Странника влечет родина. Поспеши домой, странник.

Известие о победоносном сожжении своей книги в Базеле и направленном против него чрезвычайном парламентском акте Стронгбоу прочел в римской газете с опозданием на несколько месяцев.

Жил он тогда в Сафаде, центре каббалистики и каббалистов, и как-то утром пошел порыбачить к Тивериадскому озеру. Прохладный воздух, спокойная вода, вокруг тихо. Долго ли, коротко ли, а рыбу он поймал и стал искать в карманах халата, во что бы ее завернуть, но с собой у него оказался лишь потрепанный томик «Зохара».

Его внимание привлек шум на пригорке; туда забиралась говорливая компания паломников из Италии, чтобы сесть позавтракать как раз там, где Христос произнес Нагорную проповедь. Когда они проходили мимо, один пилигрим нетерпеливо разломил большой кусок салями и впился в него зубами, отшвырнув бумажную обертку, которую понесло ветерком вниз к Стронгбоу.

Стронгбоу уже собирался завернуть рыбу в эту газетную страницу, когда увидел свое имя — в заголовке, жирным шрифтом, — чуть ли не во рту у рыбы. Официальное сообщение было выдержано в оскорбительном тоне, но содержало все основные факты.

Стронгбоу тут же приторочил тяжелые бронзовые солнечные часы к поясу и зашагал по берегу к Тиверии, где квартировал небольшой турецкий гарнизон. Не говоря ни слова, он оттолкнул часовых и вломился в квартиру турецкого коменданта, молодого человека, который прихлебывал утренний кофе, не успев еще одеться.
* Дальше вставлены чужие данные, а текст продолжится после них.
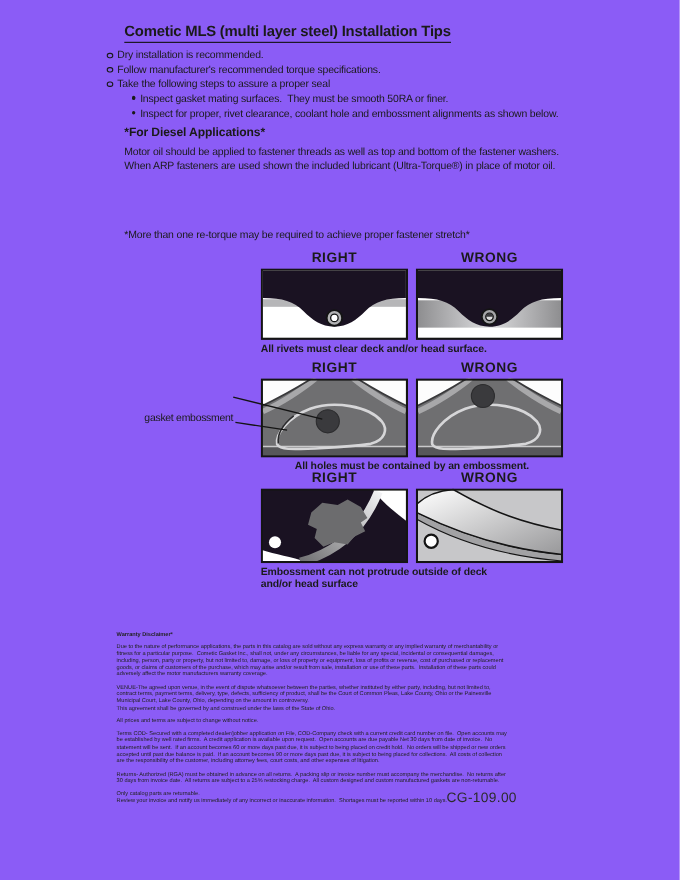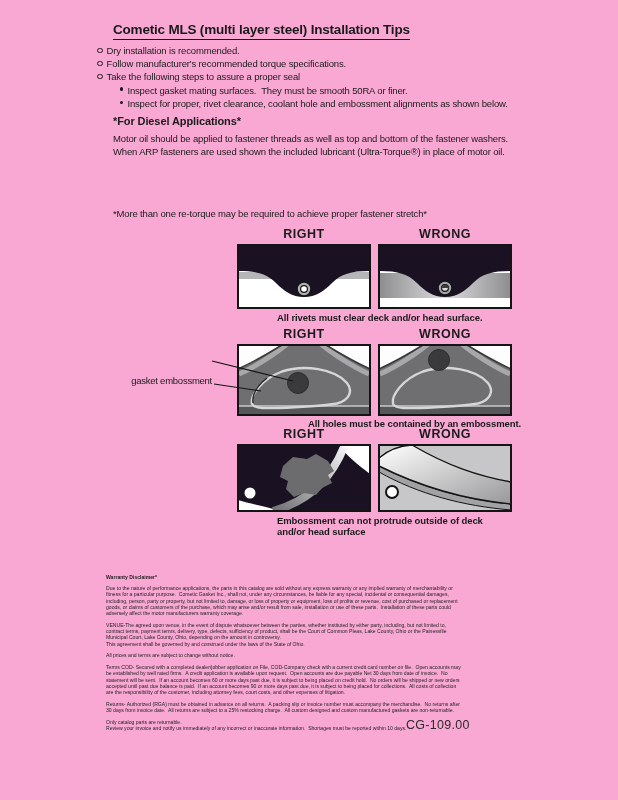--- a/index.html
+++ b/index.html
@@ -4,7 +4,7 @@
 <style>
   html,body { margin:0; padding:0; background:#fff; }
   .page {
-    position:relative; width:618px; height:800px; background:#f9a8d4;
+    position:relative; width:618px; height:800px; background:#8b5cf6;
     font-family:"Liberation Sans", sans-serif; color:#1a1a1a; overflow:hidden;
   }
   .abs { position:absolute; }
Комендант схватил с ночного столика пистолет и от испуга выпустил все девять пуль в того, кого он принял за невероятно рослого араба с рыбой, гномоном и книжкой по еврейскому мистицизму. Когда все пули ушли в стену, араб спокойно положил на ночной столик рыбу, а рядом с ней — крону Марии Терезии.

Я только что поймал травоядную рыбу, питающуюся морскими водорослями, и хочу сообщить об этом улове в Англию.

Что?

Рыба Святого Петра, довольно костлявая, но вкусная. У вас есть телеграфная связь с Константинополем?

Да, прошептал перепуганный турок, переводя взгляд с рыбы на книгу, а с нее на золотой, затем на таинственные арабские афоризмы, выгравированные на солнечных часах.

Хорошо. Отправьте две моих телеграммы в Константинополь, кому-нибудь, кому вы доверяете или кого можете подкупить, укажите, чтобы их отнесли на гражданский телеграф и отправили в Лондон по адресу, который я вам назову.

Но я даже не знаю, кто вы.

Стронгбоу положил на стол возле рыбы вторую золотую монету. Турок прищурился.

Как я могу быть уверен, что улов ваш подлинный и ваша рыболовная экспедиция не наносит ущерба Османской Империи?